Which brings us back to the name of the game...

4950618

Oh, no. It was clear when you read it; it's my fault for having a preconceived notion.

4951378

See, I think a little scarcity would go a long way. In the world of plenty, I think that ponies would write Ring Cycle-length epics about "That Time The Hayburger Came Out Medium Rare When I Asked For It Medium and Had To Wait Two Whole Minutes Before It Was Set Right."

'Non' canon optimalverse? I dont quite get that. :rainbowhuh:

4990166
This went into non-canon and "Smile" into canon. I'd have reversed that, since the "adapting AIs into canon ponies" thing isn't really canon and "Smile" hints that it might be just after the very non-canon "Expansion Pack". "Tournament" doesn't violate canon in any way I can see.

I want to see a pony town built like the one mentioned here, where going to the store involves "zero-G turbo boost zones" while music from F-Zero or Sonic the Hedgehog plays. Card game night is of course played on motorcycles.

Nice story.

4952619

That Epic sounds kind of ridiculous, even when steelmanning your view. It's one conflict resolved by asking the employees to redo it, which they're presumably happy to do. That's not even a little bit of scarcity, that's trivial. Not a whole lot to write about. A two-minute Epic? :rainbowhuh:

Then again, I guess that's the point. Alien minds, man...

4992758 Well, what I'm saying is that when that's literally the only thing that's gone wrong for you in a thousand years, it's going to hurt. That's why I don't groove on the whole "first world problem" concept. No one can say what's a big enough problem in a given moment to damage a person and make them hurt.

4992803

Yeah, but I'm not sure it even qualifies as a problem, let alone a Negative Thirty-First World problem.

Maybe I'm objecting to the plausibility of the scenario. In a world where you're able to receive something not entirely to your specification, how is it more probable than epsilon that that was the only thing to go wrong for you in the past millennium? It strikes me as a class of inconveniences that would only exist in a world that was less capable than what a millennium of perfection would imply. If I found myself in that situation, I would think it more probable that I was being simulated for the purpose of torturing a mind-replica, and that possibility strikes me as an entirely different kind of failure of utopia. (It might make for a Ring Cycle-length Epic, actually)
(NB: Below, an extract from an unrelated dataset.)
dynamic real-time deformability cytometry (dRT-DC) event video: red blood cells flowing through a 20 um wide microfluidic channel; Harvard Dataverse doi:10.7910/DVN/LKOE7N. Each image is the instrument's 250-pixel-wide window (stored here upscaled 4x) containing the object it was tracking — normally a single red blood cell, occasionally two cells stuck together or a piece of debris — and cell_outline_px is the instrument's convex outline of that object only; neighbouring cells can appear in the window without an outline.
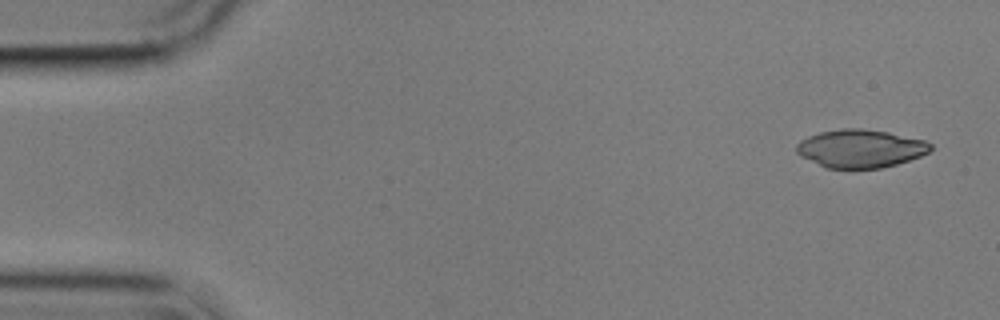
{"species": "common noctule bat (a hibernating species)", "species_latin": "Nyctalus noctula", "temperature_condition": "cold", "stored_images_in_passage": 10, "camera_frame_rate_fps": 3000, "um_per_image_px": 0.085, "animal": {"sex": "male", "body_mass_g": 17.9}, "frame": {"image": 1, "passage_image": 1, "time_ms": 0.0, "image_size_px": [1000, 320], "cell_outline_px": [[932, 148], [928, 152], [920, 156], [896, 164], [880, 168], [824, 168], [800, 156], [796, 152], [796, 144], [800, 140], [808, 136], [820, 132], [840, 128], [860, 128], [888, 132], [924, 140], [932, 144]], "centroid_in_image_um": [73.1, 12.62], "position_along_channel_um": 11.9, "area_um2": 29.82}}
The type of mind design that implies that sensitivity to bad fortune scales down indefinitely, or at least to the scale that you propose, strikes me as ridiculously shortsighted. In preserving my metastable utility/goal system (fuck, where did I put that thing I wrote about the stability of self-modifying goal systems) (I guess I never did), that indefinite scaling of inconveniences is exactly the sort of thing I would want to safeguard against.

Then again, in a world where everything is made to specification with epsilon probability of failure, well... Maybe I would want to modify myself in such a way. But that's not the sort of post-scarcity I would find satisfying. That's like Peer crafting his two hundred thousandth table leg. At that point, a scarcity of scarcity becomes a threat.
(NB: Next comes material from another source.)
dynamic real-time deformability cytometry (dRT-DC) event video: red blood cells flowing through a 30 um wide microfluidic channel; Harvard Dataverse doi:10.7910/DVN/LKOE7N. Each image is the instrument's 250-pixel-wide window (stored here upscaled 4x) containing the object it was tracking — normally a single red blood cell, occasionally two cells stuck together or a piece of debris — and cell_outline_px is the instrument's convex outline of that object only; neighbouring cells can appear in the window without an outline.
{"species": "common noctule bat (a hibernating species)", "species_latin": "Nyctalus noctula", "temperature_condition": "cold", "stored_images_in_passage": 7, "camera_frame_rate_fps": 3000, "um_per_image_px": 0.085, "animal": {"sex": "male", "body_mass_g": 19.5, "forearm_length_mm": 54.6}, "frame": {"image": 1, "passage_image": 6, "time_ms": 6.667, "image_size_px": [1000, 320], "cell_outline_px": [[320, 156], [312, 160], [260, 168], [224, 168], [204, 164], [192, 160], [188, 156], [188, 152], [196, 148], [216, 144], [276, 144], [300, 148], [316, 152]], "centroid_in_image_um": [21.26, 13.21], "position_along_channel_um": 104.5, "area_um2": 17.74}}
That type of conflict seems to stem from a failure of your tools, a chance happening merely due to the law of large numbers. One vs... Math? Self? Society? Hayburger-providing Entity? A utilitiless thing. It doesn't seem like a conflict, just bad luck, and that sort of thing doesn't make a good epic, but a vignette.

I might have gone a bit overboard on this post. This is the smartest thing I've written all week.